* [Extracted text]

I have BLAST+ installed in an HPC environment, with the datasets downloaded and indexed appropriately. I have tried blasting only one sequence using 16 cores:
blastp -query sequence.fasta -db nr -out test -outfmt 7 -num_threads 16
and it took around 10 minutes. The same sequence takes about a minute to process on the blast web server. I know it should go faster (per sequence) if I blast multiple sequences at once. Is there a way I can figure out what the optimum ratio of # of sequences vs. # of cores would be (other than trial and error, I guess)? I have access to 1000 CPUs at once, so it would be nice to find a decent balance.
Also, why is the web server much faster? Does it bundle together multiple queries or something? Or does our local blast setup potentially suffer from disk I/O issues?
Thank you for the explanation! I managed to get diamond to work, but I'm having trouble getting it to run faster than blast. For a single test sequence, local blastp takes about 5 minutes, while diamond blastp took a little over 15 mins. Running the same sequence on the blast web server took 10 seconds or so. So I guess now the question becomes: how do I optimize the ratio of number of sequences per file and the number of CPUs for diamond...
I have a file with 100 sequences running with diamond, but I'll have to wait a lot longer to see how long it takes. Blastp was able to do ~40 sequences in 16 hours with a single CPU.
Don't try to compare anything local with NCBI's web blast infrastructure, for you will always come up short :-)
Sounds like you are lucky to have reasonably adequate hardware. DIAMOND actually works well with large number of sequence so put all 10000 in one query
There are some additional notes for distributed computing as well: https://github.com/bbuchfink/diamond/wiki/6.-Distributed-computing
Thank you for the info! It turned out that running all 10k at once is actually faster than running one or two at a time!

Stored dataset items
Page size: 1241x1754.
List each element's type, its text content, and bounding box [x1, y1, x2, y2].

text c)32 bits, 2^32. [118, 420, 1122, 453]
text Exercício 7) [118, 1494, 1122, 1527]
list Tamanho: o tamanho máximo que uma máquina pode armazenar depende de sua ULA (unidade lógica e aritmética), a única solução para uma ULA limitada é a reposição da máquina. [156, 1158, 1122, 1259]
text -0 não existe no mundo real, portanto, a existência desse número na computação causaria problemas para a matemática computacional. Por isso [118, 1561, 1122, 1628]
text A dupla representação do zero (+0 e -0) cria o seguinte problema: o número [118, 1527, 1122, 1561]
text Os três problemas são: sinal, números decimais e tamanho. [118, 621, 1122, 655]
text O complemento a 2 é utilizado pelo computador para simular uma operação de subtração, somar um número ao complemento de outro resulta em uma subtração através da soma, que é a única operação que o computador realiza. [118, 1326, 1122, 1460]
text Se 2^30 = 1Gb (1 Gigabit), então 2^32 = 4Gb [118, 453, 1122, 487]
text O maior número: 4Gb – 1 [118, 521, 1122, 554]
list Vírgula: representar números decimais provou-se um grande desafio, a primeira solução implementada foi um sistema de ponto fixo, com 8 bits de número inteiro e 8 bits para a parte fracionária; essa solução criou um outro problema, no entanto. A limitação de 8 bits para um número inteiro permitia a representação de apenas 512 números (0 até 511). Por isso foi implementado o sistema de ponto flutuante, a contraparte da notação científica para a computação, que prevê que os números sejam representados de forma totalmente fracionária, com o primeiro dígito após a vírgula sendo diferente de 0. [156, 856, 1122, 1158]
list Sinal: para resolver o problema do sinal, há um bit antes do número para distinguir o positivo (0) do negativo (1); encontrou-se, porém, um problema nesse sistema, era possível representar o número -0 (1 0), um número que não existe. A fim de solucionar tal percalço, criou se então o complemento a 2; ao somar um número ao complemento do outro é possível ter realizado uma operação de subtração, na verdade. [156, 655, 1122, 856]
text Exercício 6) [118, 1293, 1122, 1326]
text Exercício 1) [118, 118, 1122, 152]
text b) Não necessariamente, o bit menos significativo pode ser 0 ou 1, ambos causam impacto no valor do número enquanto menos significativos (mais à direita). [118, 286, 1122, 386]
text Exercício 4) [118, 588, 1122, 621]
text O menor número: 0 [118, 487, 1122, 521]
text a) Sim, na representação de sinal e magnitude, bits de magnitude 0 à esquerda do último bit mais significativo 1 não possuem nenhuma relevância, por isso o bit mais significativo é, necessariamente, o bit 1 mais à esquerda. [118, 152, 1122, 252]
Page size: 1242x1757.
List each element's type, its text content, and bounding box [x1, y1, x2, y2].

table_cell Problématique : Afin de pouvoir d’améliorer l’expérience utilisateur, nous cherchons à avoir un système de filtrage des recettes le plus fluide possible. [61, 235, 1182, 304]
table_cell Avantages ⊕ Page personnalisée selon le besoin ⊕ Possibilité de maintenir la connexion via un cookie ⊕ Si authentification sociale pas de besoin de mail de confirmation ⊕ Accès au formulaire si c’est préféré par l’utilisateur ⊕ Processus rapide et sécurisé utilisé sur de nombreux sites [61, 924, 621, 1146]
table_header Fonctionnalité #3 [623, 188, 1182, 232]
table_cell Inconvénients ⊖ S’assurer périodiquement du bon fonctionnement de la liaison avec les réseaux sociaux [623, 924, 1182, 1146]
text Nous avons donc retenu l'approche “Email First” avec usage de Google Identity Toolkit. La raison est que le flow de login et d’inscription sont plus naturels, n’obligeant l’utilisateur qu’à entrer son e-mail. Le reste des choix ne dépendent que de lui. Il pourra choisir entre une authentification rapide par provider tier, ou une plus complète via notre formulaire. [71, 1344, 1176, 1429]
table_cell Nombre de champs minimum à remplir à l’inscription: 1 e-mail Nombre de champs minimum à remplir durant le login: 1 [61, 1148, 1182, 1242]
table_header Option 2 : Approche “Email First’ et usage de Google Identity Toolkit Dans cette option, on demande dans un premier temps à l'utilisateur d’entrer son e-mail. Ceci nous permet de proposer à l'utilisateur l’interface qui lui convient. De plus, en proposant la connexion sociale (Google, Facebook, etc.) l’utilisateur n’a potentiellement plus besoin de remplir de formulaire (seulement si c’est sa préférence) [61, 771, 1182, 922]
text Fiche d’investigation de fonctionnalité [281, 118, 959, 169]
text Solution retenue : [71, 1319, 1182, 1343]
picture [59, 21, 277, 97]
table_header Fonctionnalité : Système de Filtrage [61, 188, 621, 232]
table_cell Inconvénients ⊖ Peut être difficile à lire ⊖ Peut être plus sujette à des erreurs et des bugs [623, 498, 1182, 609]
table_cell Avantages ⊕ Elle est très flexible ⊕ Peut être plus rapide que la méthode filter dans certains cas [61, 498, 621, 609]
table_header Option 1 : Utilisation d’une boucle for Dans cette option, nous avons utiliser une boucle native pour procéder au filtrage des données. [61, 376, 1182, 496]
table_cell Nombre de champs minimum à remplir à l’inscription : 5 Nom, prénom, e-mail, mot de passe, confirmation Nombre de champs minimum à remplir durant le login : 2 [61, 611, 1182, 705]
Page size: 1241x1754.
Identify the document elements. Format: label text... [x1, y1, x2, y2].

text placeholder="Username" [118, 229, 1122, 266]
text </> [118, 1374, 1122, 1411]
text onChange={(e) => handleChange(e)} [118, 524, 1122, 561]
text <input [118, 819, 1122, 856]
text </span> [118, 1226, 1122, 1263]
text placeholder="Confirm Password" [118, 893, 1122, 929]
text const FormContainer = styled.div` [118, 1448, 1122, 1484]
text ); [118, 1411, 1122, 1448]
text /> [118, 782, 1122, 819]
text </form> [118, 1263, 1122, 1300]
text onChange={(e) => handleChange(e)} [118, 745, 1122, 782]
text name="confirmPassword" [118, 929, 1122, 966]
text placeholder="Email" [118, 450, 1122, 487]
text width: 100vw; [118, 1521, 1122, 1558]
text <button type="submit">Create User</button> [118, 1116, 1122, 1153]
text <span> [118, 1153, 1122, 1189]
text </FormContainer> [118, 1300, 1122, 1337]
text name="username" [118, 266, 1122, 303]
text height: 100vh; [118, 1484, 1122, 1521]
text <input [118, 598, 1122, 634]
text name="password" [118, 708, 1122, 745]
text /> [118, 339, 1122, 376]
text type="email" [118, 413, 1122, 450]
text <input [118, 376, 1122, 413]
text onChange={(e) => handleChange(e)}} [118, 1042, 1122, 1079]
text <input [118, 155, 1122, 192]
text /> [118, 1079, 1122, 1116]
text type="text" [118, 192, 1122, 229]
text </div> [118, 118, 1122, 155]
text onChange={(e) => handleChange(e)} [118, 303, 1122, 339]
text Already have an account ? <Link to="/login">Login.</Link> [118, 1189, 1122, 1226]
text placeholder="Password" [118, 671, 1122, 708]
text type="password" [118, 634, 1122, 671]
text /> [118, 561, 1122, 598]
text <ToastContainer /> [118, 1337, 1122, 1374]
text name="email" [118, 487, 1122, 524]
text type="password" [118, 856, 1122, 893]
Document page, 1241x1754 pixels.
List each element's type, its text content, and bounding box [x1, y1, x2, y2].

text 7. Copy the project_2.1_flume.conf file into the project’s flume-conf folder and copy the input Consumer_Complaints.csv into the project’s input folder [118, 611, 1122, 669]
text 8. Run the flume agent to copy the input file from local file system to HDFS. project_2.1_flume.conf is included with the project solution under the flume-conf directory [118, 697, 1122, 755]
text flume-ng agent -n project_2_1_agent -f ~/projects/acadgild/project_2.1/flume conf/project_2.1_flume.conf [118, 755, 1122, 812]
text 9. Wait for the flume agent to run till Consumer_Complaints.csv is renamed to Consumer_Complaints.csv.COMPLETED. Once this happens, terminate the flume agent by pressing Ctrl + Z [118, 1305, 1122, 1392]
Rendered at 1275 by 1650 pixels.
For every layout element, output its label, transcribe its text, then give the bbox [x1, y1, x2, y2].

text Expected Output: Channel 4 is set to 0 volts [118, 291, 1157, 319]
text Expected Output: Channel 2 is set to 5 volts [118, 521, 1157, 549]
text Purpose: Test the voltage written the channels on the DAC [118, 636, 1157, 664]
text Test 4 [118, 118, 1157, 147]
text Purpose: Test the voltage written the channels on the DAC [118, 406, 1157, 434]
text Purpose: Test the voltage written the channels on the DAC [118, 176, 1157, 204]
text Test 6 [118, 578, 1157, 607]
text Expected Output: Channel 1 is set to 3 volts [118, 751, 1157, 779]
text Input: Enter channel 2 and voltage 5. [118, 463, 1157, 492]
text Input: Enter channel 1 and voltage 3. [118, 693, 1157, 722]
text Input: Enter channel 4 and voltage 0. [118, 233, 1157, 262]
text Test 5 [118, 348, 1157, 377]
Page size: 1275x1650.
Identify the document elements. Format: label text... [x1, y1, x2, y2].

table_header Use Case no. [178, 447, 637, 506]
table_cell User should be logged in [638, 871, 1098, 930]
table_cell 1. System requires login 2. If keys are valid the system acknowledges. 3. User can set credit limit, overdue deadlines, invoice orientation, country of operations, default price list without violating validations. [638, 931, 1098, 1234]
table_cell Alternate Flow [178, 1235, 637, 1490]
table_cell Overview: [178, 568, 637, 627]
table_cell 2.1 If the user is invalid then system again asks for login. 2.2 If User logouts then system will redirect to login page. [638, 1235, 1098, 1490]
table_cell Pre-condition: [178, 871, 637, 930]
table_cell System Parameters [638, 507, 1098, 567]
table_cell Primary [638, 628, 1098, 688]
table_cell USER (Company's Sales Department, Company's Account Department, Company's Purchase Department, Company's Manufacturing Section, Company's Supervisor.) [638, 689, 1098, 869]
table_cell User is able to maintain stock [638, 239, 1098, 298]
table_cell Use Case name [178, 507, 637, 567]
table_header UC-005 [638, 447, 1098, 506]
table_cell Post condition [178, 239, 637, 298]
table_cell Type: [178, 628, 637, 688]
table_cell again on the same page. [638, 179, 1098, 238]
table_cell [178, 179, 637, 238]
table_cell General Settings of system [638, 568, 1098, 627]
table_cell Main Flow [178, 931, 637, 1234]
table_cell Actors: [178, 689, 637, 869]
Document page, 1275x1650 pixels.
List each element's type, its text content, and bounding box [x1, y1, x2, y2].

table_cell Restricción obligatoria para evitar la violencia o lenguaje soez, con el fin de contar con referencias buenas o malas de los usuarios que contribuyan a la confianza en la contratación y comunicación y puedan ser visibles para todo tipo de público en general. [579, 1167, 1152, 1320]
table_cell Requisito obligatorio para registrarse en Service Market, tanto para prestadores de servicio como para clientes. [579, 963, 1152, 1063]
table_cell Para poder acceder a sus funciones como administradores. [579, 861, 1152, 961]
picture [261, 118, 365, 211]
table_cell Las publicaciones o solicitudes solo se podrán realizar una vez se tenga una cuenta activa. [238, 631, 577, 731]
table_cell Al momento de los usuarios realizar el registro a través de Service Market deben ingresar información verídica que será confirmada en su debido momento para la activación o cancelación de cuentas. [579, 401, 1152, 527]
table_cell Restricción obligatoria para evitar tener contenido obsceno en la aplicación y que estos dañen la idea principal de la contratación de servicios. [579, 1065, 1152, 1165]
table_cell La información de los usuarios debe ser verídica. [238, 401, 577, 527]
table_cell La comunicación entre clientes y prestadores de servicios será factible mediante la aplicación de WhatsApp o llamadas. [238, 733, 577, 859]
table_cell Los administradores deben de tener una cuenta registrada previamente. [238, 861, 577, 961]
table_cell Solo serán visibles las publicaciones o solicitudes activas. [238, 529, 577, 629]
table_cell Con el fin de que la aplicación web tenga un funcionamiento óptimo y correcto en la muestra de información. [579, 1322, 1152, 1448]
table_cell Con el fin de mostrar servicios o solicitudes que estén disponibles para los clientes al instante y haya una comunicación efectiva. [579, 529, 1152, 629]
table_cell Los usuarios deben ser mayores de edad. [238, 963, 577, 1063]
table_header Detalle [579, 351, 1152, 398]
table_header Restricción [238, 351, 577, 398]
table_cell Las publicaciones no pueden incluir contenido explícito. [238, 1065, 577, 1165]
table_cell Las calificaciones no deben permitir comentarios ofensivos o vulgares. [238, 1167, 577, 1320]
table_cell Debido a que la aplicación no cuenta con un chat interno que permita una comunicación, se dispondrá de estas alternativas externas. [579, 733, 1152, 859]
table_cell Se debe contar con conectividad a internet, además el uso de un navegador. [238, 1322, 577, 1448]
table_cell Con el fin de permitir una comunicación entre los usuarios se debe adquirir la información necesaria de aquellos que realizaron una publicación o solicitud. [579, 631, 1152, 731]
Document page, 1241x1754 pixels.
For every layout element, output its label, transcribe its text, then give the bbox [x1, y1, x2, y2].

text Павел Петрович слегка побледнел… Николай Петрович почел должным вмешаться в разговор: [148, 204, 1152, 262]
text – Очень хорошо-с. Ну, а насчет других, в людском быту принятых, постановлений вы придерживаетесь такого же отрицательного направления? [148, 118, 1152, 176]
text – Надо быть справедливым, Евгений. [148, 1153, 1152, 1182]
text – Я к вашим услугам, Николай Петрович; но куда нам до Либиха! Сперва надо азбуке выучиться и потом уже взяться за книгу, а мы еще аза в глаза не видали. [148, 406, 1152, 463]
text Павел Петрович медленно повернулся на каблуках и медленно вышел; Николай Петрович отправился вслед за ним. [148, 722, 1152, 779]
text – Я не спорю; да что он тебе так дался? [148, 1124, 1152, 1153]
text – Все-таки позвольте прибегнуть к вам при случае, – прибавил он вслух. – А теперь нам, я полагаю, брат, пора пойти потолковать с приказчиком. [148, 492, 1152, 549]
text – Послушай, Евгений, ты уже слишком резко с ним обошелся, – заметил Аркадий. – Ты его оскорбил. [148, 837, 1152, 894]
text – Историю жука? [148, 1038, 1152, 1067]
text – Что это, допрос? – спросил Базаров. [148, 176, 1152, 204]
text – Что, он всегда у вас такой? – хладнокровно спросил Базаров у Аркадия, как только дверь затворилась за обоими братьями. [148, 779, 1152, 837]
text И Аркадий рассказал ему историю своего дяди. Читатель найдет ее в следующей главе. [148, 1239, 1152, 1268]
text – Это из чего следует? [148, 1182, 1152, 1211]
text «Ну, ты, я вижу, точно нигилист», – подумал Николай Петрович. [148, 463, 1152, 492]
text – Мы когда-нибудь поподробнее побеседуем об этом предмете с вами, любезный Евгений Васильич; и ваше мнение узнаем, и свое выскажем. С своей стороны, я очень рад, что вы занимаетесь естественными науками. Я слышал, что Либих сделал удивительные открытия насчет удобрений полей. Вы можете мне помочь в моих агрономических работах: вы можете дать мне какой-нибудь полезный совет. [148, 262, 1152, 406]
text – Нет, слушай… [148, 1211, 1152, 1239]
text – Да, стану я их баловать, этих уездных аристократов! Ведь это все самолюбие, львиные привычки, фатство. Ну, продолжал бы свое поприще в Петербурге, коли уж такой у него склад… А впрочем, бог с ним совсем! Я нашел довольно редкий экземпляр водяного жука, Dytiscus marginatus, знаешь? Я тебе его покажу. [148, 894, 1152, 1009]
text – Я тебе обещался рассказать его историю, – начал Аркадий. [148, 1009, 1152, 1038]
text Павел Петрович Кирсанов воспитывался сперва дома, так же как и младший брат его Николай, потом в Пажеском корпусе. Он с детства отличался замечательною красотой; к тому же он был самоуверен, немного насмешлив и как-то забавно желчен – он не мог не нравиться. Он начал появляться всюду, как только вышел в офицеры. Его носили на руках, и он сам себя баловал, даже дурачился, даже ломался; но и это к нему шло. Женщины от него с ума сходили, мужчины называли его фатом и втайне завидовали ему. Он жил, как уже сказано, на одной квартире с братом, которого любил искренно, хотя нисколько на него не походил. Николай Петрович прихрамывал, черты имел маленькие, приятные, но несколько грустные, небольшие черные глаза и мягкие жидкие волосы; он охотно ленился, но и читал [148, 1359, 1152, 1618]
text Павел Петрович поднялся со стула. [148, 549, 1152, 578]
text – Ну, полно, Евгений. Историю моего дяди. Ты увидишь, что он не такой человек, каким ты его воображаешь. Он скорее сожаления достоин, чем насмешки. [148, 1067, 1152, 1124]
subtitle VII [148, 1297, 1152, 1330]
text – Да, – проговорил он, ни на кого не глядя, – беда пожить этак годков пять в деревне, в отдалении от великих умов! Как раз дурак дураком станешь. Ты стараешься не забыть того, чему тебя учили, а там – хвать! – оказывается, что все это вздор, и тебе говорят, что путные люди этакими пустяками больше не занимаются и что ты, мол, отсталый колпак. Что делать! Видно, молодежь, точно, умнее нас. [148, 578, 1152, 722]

* [Set task]
Please answer these questions from the forum thread on BLAST and DIAMOND speed:
1. How long did the first single-sequence run with 16 threads take?
2. How many CPUs can the poster use at once?
3. What did the poster find about running all 10k sequences together?

* [Solution to the exercise]
1. Around 10 minutes.
2. 1000 CPUs.
3. Running all 10k at once was faster than running one or two at a time.